En virtud de la multitudinaria celebración del debut maradoneano -que no presentación oficial-, fijada para el lunes 28 de setiembre de 1992, se pautó un encuentro amistoso frente al Bayern Munich de su amigo Lothar Matthaus en el estadio Ramón Sánchez-Pizjuán, que para los devotos del Diez obraría de Templo de Fútbol durante una temporada.
Quien piense que les pedí a mis padres faltar a la escuela para deleitarme con la magia del Pelusa, se equivoca groseramente. No fue un pedido sino una súplica, un ruego, una plegaria. Felizmente, mis viejos aflojaron enseguida. Si bien el Diego no la mandó a guardar, grité a voz en cuello, en vivo y en directo, mientras mis compañeros de clase, seguramente, se morían de aburrimiento con Miss Claudia y sus lecciones de inglés, los tres goles con los que el Sevilla venció al conjunto germano (3-1).
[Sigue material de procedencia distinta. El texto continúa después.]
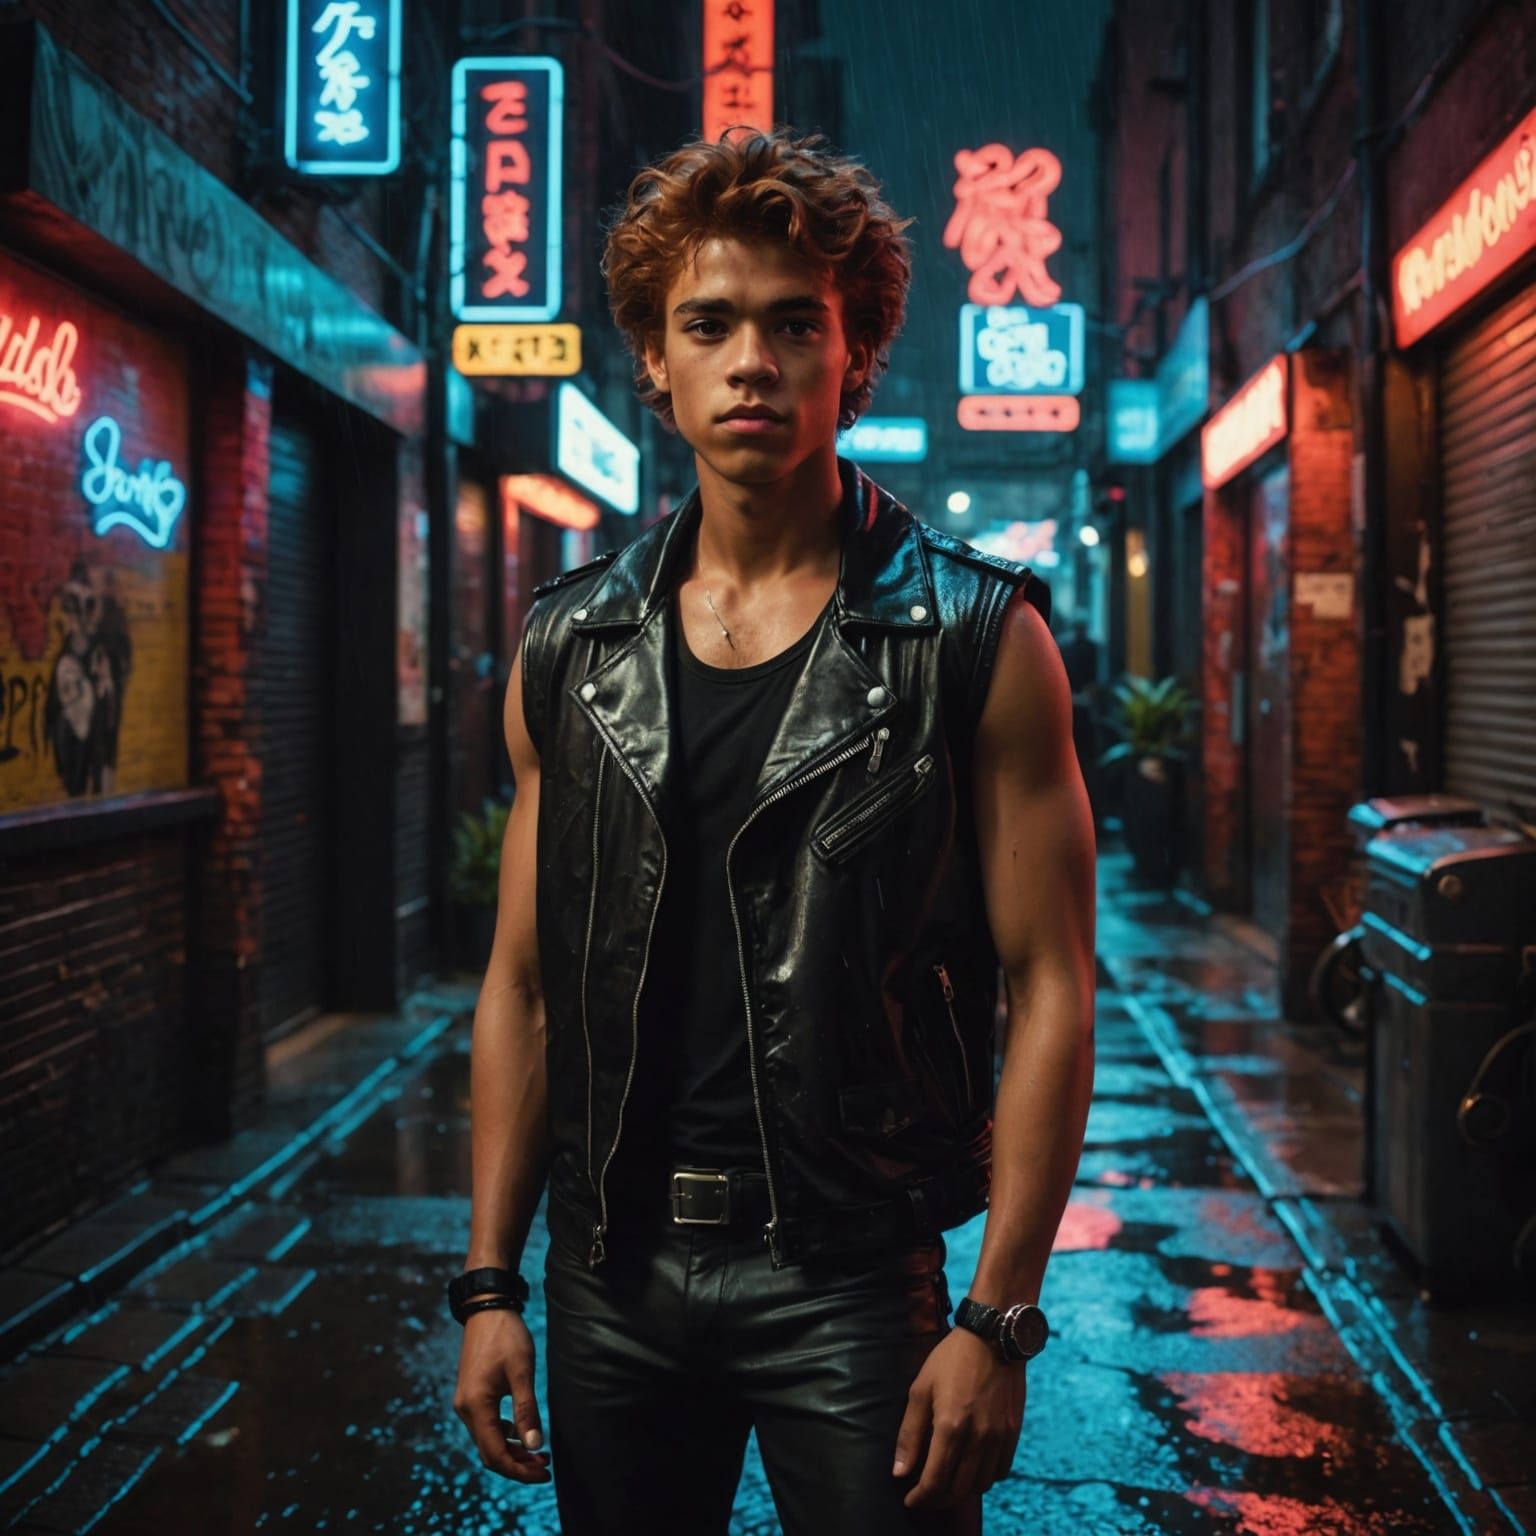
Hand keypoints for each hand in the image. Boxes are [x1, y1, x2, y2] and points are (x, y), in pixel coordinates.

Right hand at [453, 1306, 552, 1481]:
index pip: (495, 1455)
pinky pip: (486, 1426)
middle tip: (545, 1466)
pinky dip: (504, 1435)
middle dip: (517, 1464)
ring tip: (539, 1453)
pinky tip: (524, 1432)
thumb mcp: (521, 1372)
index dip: (519, 1470)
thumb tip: (535, 1446)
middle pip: (490, 1452)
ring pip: (488, 1440)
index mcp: (476, 1407)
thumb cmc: (506, 1337)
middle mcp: (466, 1410)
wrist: (487, 1308)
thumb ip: (526, 1410)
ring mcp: (466, 1403)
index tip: (544, 1473)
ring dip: (512, 1450)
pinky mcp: (471, 1395)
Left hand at [892, 1326, 1025, 1509]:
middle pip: (958, 1490)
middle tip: (925, 1496)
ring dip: (960, 1491)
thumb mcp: (921, 1389)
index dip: (920, 1498)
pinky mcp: (1012, 1432)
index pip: (934, 1482)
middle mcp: (978, 1438)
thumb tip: (899, 1471)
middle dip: (938, 1500)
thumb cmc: (951, 1359)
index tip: (909, 1500)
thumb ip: (910, 1434)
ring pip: (980, 1485)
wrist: (993, 1337)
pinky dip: (983, 1479)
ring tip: (946, 1483)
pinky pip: (1000, 1472)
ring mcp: (999, 1437)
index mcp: (951, 1427)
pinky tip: (970, 1470)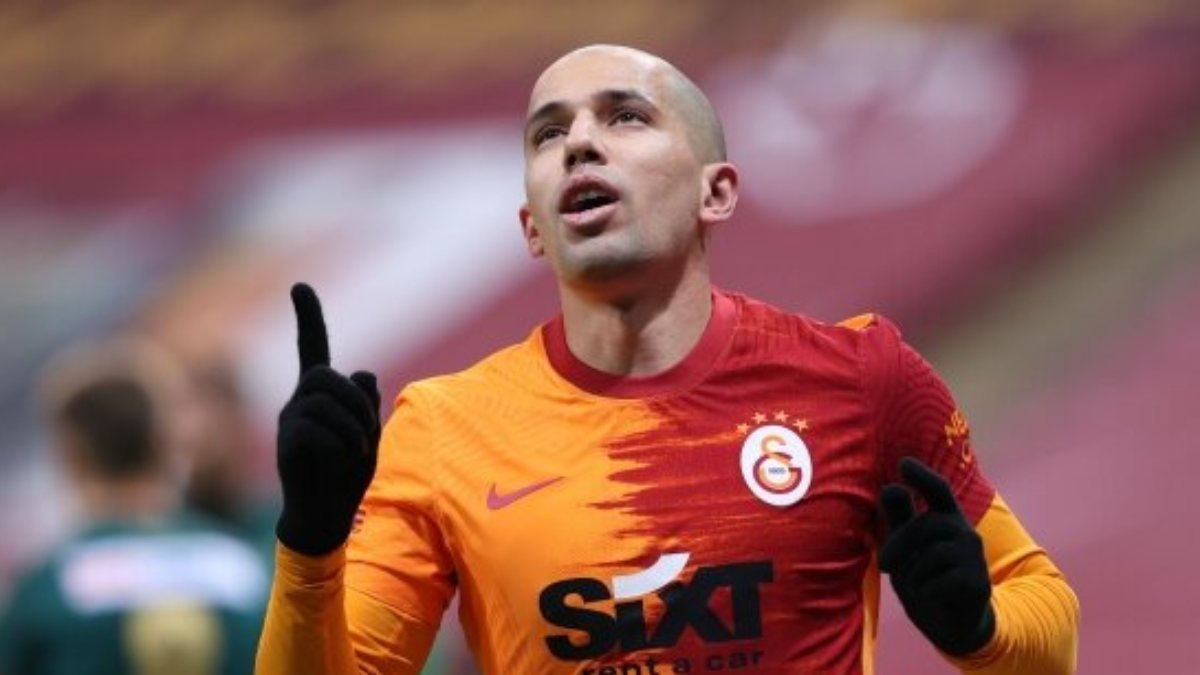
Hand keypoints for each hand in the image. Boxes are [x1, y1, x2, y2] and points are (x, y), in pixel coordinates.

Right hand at [275, 283, 380, 555]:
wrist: (326, 516)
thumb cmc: (347, 474)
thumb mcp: (367, 433)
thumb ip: (365, 402)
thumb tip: (364, 372)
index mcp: (318, 395)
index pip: (312, 348)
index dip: (308, 318)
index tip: (299, 286)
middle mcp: (297, 401)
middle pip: (328, 375)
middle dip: (356, 403)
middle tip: (364, 435)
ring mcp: (289, 421)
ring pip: (327, 400)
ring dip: (354, 427)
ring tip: (354, 453)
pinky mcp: (287, 442)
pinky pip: (321, 429)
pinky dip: (343, 446)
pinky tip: (338, 462)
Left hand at [880, 457, 994, 655]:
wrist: (953, 623)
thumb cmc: (927, 578)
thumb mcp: (908, 549)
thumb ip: (900, 520)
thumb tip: (890, 487)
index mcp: (946, 519)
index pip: (938, 491)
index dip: (922, 477)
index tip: (904, 464)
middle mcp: (964, 533)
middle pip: (925, 526)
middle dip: (898, 544)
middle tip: (883, 565)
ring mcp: (974, 557)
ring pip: (931, 556)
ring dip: (913, 575)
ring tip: (917, 586)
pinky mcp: (977, 583)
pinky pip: (938, 582)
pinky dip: (925, 593)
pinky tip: (933, 598)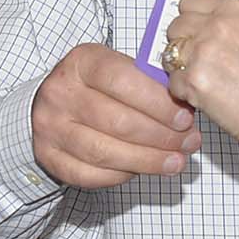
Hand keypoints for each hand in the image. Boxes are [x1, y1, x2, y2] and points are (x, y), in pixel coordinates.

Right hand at [31, 43, 201, 187]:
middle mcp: (61, 94)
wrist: (53, 101)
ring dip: (147, 160)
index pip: (121, 80)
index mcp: (82, 62)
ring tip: (176, 161)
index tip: (185, 117)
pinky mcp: (49, 157)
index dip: (157, 102)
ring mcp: (50, 128)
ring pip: (104, 152)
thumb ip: (148, 82)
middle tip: (188, 142)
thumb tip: (187, 107)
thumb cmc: (98, 84)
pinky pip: (90, 174)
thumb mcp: (119, 68)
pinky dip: (122, 175)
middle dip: (160, 136)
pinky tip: (144, 169)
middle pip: (116, 121)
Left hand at [163, 0, 238, 153]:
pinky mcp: (193, 80)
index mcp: (238, 11)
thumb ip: (233, 28)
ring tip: (203, 80)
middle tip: (200, 60)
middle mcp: (219, 25)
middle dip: (184, 43)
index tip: (192, 25)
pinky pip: (172, 83)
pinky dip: (183, 93)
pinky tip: (205, 98)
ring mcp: (203, 51)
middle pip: (176, 25)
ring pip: (169, 53)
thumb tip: (209, 29)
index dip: (190, 16)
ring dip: (180, 66)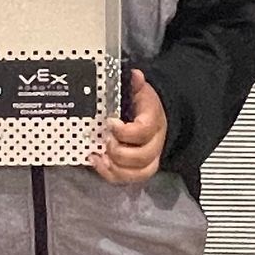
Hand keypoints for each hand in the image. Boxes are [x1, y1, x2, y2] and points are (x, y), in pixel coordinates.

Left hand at [90, 68, 167, 184]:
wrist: (156, 119)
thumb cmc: (144, 107)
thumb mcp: (140, 92)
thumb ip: (136, 84)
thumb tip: (135, 75)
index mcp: (155, 123)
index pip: (144, 131)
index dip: (125, 131)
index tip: (110, 122)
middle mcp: (155, 144)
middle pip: (141, 157)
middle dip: (118, 151)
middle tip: (106, 139)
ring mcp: (148, 160)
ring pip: (136, 173)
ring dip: (114, 166)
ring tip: (100, 154)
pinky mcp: (138, 170)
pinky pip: (127, 179)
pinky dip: (110, 174)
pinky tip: (98, 162)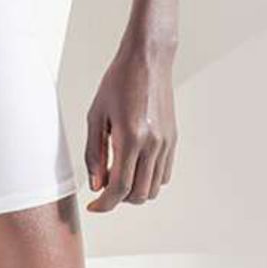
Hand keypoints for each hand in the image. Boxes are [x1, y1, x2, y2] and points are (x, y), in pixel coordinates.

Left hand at [84, 41, 176, 210]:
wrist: (147, 60)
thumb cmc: (117, 82)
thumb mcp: (96, 115)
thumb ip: (94, 153)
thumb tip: (96, 184)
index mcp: (130, 137)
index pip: (120, 188)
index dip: (105, 204)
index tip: (93, 207)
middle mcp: (152, 144)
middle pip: (138, 194)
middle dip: (118, 198)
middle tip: (102, 185)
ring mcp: (166, 144)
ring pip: (153, 188)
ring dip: (134, 191)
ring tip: (117, 173)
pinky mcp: (173, 140)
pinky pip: (163, 175)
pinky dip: (148, 179)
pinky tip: (133, 165)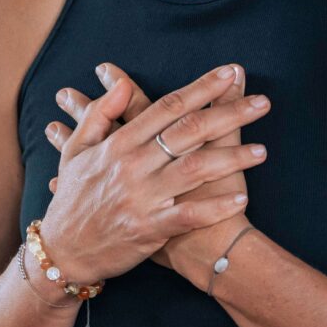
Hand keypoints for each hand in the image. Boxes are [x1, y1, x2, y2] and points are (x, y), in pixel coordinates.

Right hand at [36, 64, 268, 284]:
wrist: (63, 252)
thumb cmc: (71, 199)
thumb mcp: (75, 152)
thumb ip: (98, 116)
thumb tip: (119, 85)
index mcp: (118, 144)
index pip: (167, 107)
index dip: (202, 88)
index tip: (230, 74)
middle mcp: (132, 166)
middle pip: (189, 131)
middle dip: (230, 114)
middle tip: (262, 103)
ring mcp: (142, 197)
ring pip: (194, 169)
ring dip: (232, 159)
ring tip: (262, 151)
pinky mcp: (149, 229)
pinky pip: (189, 215)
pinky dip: (216, 208)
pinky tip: (241, 198)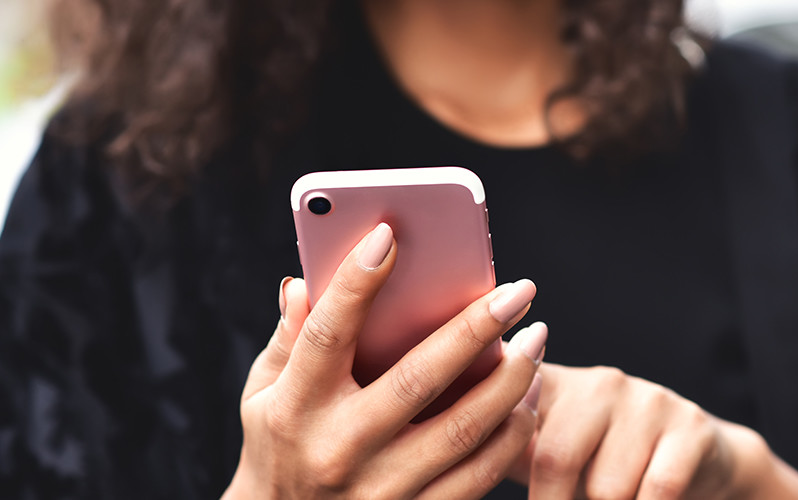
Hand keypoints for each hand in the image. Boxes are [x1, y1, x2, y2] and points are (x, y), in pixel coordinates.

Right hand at [224, 223, 547, 498]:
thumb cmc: (277, 448)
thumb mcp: (262, 395)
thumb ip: (290, 338)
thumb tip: (304, 280)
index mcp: (295, 408)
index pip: (328, 334)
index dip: (355, 283)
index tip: (389, 236)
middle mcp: (338, 449)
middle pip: (418, 380)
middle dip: (475, 329)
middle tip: (518, 291)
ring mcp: (380, 491)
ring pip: (463, 431)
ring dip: (511, 382)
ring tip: (536, 339)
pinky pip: (478, 477)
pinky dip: (511, 434)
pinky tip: (527, 398)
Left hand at [511, 364, 797, 498]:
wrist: (698, 461)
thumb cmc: (602, 464)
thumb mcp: (547, 452)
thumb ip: (503, 446)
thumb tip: (453, 460)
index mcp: (554, 383)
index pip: (510, 403)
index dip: (493, 443)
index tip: (483, 468)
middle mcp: (600, 382)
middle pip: (555, 457)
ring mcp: (647, 399)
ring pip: (606, 487)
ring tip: (602, 499)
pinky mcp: (689, 426)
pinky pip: (656, 491)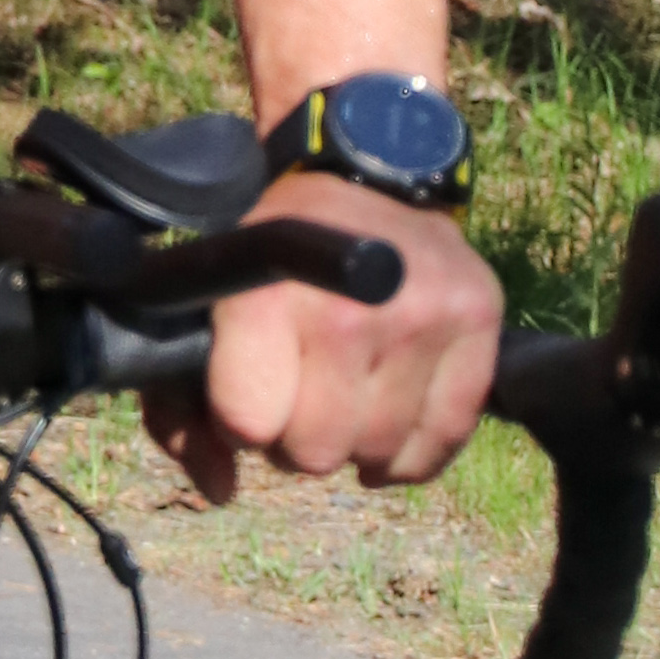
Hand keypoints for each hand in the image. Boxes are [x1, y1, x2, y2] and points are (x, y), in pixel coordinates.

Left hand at [151, 183, 498, 503]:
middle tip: (299, 391)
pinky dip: (409, 449)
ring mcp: (425, 317)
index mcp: (269, 297)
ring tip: (343, 390)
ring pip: (378, 455)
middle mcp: (353, 309)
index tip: (247, 388)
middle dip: (296, 435)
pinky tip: (384, 414)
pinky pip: (444, 440)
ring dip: (353, 439)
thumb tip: (220, 490)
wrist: (359, 168)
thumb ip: (179, 407)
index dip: (240, 420)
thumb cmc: (266, 248)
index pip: (250, 425)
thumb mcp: (199, 304)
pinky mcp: (479, 320)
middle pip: (315, 453)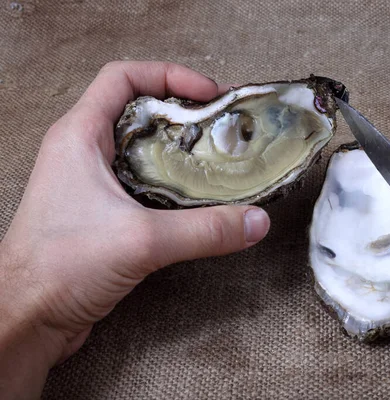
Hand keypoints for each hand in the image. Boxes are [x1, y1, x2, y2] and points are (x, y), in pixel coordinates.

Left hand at [0, 61, 269, 398]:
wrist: (27, 318)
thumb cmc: (57, 268)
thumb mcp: (141, 240)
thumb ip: (204, 230)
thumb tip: (254, 221)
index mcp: (80, 136)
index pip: (123, 78)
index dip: (169, 75)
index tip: (208, 93)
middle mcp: (84, 153)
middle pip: (140, 110)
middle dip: (184, 112)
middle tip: (223, 122)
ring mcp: (93, 183)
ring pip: (144, 148)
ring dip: (181, 148)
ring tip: (217, 156)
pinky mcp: (104, 212)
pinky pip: (145, 182)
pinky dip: (174, 181)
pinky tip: (199, 196)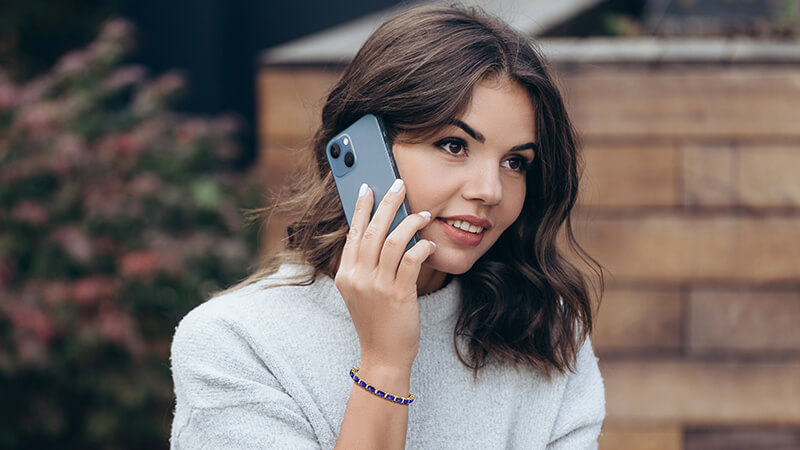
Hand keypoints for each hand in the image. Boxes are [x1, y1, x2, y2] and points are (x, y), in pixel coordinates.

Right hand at [334, 179, 436, 370]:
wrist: (382, 356)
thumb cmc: (375, 322)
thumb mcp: (359, 292)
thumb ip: (362, 266)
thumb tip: (377, 234)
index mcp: (346, 274)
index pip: (353, 233)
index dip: (362, 208)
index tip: (368, 188)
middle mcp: (358, 277)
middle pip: (373, 230)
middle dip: (387, 203)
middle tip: (398, 185)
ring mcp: (377, 286)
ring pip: (393, 241)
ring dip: (410, 222)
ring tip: (422, 213)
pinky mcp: (398, 294)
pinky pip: (411, 260)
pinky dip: (421, 246)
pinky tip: (428, 243)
Nobleza obliga, no fue que el ídolo se cansó de meterla -la pelota, claro está- en su paso por el equipo andaluz. De hecho, personalmente, esperaba más de él. Lo suyo fueron, más que nada, ráfagas, chispazos, talento ofrendado a cuentagotas.
Eso sí, tampoco dispuso de todas las comodidades como para desplegar su insuperable magia, habida cuenta de las inclemencias de diversa índole que le embarraron la cancha, como la alternancia de lesiones, las persecuciones detectivescas -sí, investigadores privados contratados por los directivos de Sevilla para cerciorarse de la veracidad de los rumores acerca de su ajetreada vida nocturna- y hasta una pelea a puteadas y -posteriormente- a piñas con el Narigón Bilardo, uno de sus más incondicionales laderos en la no tan lejana mishiadura.
¡Cuán necesaria resultó para mí esa performance terrenal del astro! Me ayudó a comprender que el Diego era un D10S...de carne y hueso. Desde luego que a sus 32 años no iba a rendir igual que a sus 25, cuando fue reconocido unánimamente como el mejor jugador del planeta . Por fin, concluí que mi ídolo sólo -tan sólo- estaba de vuelta...y no precisamente en sentido peyorativo.
(1) Luego del partido en el que Napoli superó el 17 de marzo de 1991 como local a Bari (1-0), con gol de Gianfranco Zola, por la 25ta jornada de la Liga Italiana (temporada 1990/91), a Diego Armando Maradona le fueron hallados restos de cocaína en el examen antidóping. No obstante, a la semana siguiente el Diez alcanzó a jugar el partido en el que el cuadro del sur italiano cayó ante Sampdoria por 4 a 1, el último de cuantos disputó en el conjunto napolitano. El astro marcó el único tanto del equipo que capitaneaba, previa contraprueba que confirmó la presencia de la sustancia detectada en el test original, por lo que la FederCalcio le impuso una pena de 15 meses de suspensión.
(2) Tras los polémicos informes aparecidos en la revista, Maradona demandó a El Gráfico al sentirse agraviado e injuriado. A su vez, el corresponsal en Italia de dicha publicación, Bruno Passarelli, quien en infinidad de ocasiones entrevistara al astro, con el que mantenía la mayoría de las veces una relación cordial, editó, en plena endeblez maradoneana, un libro titulado "La caída de un ídolo".
(3) LTA= "La tenés adentro". Sin más.